## [YOUR ASSIGNMENT]
Would you copy all lines in the data that contain the word "submerged"?

Segment Start: GIVEN RECORDS

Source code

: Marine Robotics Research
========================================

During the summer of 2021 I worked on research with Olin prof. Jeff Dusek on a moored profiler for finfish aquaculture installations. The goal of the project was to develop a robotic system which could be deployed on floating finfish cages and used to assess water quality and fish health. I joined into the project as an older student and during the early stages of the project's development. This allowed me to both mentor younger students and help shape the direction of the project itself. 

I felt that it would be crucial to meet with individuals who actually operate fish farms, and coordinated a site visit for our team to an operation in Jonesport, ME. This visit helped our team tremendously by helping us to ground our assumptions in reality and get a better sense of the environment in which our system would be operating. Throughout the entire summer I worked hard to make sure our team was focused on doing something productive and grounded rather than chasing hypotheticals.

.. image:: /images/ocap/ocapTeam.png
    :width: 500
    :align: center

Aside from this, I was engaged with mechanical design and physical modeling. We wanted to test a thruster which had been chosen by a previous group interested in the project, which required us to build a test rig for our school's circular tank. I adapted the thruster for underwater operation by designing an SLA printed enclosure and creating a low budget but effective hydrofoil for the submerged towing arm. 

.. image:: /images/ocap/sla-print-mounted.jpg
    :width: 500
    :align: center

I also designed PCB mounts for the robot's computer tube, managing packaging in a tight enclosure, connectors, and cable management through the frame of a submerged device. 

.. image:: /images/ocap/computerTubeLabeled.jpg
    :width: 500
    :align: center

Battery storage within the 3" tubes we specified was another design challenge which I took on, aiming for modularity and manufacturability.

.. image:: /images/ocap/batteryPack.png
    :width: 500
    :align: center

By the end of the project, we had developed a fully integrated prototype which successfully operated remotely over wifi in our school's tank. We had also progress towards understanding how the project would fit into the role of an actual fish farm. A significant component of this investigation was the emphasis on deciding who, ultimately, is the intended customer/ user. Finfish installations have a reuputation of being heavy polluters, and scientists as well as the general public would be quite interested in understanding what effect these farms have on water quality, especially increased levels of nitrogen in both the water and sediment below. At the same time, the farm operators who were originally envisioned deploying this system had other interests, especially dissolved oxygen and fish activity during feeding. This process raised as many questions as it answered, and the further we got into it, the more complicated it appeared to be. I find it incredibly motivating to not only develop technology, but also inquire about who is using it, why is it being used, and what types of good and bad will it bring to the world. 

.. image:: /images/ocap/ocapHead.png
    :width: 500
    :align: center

Segment End: GIVEN RECORDS

## [RESPONSE AREA]
Aside from this, I was engaged with mechanical design and physical modeling. We wanted to test a thruster which had been chosen by a previous group interested in the project, which required us to build a test rig for our school's circular tank. I adapted the thruster for underwater operation by designing an SLA printed enclosure and creating a low budget but effective hydrofoil for the submerged towing arm. 
I also designed PCB mounts for the robot's computer tube, managing packaging in a tight enclosure, connectors, and cable management through the frame of a submerged device. 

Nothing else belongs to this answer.